Der Titelgewinn der „Elephants“ war tatsächlich so etwas wie ein kleines Wunder. Zwar durfte die Elfenbeinküste das Turnier zu Hause austragen und nutzte letztlich auch den kleinen Heimvorteil. Nach einem indiskutablen 0:4 in der Gruppenphase gegen Äquatorialguinea brach bei den Ivorern aber das blanke Chaos aus, Cheftrainer Jean-Louis Gasset wurde auf der Stelle entlassen.

Die K.-o.-Runde erreichte die Elfenbeinküste nur dank des etwas kruden Modus, der auch den vier besten Drittplatzierten den Aufstieg ins Achtelfinale genehmigte. Den schaffte der Gastgeber trotz nur drei erzielten Punkten und einem Torverhältnis von 2:5.

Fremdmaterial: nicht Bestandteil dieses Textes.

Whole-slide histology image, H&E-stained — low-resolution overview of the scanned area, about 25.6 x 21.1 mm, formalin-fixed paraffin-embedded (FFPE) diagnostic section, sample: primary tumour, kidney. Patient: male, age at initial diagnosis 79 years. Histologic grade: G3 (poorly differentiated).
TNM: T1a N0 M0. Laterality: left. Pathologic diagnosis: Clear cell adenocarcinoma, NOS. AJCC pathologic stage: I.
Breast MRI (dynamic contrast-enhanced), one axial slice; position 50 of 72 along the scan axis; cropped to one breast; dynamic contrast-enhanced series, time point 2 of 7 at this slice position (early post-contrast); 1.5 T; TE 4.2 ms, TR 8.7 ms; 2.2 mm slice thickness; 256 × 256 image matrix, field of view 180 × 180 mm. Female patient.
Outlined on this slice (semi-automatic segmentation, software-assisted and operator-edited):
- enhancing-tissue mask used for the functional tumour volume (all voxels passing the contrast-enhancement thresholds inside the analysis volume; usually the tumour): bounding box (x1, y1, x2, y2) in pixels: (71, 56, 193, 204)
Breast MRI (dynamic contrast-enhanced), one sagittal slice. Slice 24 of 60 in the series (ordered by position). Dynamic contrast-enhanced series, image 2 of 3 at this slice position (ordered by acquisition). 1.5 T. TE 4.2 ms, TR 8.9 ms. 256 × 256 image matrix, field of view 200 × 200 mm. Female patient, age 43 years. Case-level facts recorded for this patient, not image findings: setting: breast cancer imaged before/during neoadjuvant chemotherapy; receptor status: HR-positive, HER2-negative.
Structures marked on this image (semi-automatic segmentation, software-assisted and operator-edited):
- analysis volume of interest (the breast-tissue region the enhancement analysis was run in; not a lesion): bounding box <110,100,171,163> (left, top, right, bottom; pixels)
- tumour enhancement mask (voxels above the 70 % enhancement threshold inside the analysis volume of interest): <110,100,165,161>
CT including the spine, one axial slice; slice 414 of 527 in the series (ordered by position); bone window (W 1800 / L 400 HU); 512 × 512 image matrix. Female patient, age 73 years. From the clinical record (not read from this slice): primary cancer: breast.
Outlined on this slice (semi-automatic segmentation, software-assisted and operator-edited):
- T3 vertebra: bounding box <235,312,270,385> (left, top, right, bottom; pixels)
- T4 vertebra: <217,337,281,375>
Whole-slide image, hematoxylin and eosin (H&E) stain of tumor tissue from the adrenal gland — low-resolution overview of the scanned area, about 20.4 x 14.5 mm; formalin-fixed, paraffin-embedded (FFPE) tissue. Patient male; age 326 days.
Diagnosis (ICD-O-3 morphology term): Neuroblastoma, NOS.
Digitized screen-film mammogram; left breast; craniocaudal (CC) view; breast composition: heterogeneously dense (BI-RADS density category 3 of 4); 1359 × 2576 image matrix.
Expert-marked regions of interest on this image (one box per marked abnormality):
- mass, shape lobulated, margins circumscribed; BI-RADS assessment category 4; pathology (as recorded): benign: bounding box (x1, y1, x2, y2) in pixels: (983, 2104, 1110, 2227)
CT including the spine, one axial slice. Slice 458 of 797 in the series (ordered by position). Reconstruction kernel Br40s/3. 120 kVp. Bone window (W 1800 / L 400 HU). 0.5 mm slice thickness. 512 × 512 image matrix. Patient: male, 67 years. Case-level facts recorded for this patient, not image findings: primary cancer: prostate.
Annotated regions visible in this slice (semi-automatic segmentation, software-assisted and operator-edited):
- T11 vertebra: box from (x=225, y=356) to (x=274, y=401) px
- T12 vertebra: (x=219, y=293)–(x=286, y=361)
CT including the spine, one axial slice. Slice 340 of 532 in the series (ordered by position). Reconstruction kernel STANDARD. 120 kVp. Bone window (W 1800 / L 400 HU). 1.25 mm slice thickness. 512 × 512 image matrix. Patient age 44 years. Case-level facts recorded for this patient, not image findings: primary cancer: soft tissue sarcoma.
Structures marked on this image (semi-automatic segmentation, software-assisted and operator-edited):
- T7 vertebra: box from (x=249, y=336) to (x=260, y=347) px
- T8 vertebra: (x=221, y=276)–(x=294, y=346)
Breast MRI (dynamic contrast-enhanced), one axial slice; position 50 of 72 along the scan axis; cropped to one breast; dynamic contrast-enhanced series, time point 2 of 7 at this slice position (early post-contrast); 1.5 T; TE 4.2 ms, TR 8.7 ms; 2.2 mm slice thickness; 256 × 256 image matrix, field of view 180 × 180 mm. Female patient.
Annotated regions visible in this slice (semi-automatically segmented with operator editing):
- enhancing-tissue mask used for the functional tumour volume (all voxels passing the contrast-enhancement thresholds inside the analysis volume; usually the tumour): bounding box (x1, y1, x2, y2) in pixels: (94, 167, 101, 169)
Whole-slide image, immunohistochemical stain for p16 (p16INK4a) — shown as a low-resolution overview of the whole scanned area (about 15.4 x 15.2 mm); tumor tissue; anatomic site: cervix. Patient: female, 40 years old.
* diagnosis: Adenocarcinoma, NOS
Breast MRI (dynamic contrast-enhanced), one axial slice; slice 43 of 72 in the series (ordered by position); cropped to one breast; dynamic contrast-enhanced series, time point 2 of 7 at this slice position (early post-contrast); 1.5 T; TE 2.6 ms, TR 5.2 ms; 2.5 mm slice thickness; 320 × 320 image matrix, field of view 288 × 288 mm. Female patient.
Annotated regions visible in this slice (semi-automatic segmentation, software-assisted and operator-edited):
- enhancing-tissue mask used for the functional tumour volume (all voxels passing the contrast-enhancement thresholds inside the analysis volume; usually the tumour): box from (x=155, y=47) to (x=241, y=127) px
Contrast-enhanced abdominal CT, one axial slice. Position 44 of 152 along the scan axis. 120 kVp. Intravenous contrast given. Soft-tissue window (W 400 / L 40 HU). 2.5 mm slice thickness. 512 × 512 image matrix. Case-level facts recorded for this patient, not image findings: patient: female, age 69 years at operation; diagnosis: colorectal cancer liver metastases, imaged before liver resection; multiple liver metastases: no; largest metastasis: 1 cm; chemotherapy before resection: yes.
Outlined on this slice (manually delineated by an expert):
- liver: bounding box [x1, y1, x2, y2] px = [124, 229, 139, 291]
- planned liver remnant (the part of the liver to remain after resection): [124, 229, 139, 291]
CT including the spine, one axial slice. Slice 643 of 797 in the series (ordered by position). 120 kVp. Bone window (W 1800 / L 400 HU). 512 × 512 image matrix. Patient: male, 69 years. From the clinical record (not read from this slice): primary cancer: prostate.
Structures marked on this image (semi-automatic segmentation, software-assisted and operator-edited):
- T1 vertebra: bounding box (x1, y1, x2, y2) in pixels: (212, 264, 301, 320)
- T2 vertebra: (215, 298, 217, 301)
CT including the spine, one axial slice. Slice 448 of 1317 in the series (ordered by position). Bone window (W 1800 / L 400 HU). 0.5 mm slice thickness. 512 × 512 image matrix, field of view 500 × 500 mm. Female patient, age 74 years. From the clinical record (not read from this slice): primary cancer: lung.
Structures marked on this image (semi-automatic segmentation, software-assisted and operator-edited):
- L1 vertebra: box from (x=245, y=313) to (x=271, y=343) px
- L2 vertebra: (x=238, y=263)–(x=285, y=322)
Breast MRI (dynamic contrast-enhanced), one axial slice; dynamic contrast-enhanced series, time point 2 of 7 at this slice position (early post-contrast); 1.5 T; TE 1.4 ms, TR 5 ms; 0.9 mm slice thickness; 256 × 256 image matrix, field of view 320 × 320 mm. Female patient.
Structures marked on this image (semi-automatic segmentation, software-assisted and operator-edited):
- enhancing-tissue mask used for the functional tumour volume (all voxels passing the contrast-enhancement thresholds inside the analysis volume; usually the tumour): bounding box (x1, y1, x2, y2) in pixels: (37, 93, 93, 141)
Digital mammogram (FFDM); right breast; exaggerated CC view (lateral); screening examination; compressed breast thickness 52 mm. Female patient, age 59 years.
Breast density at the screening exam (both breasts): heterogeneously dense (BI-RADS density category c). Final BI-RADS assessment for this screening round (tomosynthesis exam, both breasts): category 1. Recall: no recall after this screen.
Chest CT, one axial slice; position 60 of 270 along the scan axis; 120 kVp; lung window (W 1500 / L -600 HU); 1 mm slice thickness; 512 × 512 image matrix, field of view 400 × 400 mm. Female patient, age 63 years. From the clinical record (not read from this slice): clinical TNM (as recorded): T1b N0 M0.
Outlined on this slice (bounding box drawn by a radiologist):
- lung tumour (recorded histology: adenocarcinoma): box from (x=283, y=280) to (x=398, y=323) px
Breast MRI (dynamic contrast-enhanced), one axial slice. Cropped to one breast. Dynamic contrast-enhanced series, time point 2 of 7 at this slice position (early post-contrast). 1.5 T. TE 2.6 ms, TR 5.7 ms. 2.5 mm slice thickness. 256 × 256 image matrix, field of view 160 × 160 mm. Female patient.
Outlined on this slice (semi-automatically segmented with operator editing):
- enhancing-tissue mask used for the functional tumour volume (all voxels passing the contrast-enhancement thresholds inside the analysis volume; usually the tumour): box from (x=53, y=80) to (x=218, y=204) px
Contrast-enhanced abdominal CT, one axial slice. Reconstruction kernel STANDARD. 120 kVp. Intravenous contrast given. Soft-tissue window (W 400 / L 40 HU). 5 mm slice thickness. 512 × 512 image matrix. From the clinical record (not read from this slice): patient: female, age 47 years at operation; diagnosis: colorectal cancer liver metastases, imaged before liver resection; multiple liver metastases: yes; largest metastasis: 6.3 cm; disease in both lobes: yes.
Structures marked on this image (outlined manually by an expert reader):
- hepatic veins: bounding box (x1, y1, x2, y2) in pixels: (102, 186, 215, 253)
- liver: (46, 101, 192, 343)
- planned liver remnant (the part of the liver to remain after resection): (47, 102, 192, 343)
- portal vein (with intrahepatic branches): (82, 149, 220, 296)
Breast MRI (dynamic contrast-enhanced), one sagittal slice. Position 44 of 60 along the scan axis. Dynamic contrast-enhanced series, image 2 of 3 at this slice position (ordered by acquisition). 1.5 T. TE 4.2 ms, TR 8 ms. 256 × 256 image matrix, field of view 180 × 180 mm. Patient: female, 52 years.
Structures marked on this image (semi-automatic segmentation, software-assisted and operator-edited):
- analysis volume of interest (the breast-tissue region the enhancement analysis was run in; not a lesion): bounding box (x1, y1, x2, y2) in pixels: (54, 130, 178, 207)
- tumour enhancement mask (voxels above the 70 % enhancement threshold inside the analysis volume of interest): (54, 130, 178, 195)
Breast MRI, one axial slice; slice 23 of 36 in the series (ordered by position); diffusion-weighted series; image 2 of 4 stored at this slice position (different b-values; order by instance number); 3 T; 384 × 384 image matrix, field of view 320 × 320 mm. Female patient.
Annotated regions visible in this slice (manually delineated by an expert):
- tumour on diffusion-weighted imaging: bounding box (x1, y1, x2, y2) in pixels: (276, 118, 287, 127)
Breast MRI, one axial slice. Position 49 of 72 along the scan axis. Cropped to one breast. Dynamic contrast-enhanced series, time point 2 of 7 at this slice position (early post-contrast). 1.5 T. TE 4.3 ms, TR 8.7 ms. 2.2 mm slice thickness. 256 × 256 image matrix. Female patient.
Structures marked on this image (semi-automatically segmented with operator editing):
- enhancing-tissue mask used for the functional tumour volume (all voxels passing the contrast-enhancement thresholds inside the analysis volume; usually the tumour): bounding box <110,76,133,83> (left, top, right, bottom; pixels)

Größter Triumph seiner Karriere

Sebastien Haller war bis dahin in der Rolle des Beobachters gefangen. Der Mittelstürmer war mit einer Sprunggelenkverletzung angereist, der ihn beim Turnier zunächst außer Gefecht gesetzt und zu Hause in Dortmund durchaus für ein paar Irritationen gesorgt hatte. Die Aussicht auf einen möglichen längeren Ausfall des Spielers bei zu früher Belastung sorgte nicht eben für große Begeisterung.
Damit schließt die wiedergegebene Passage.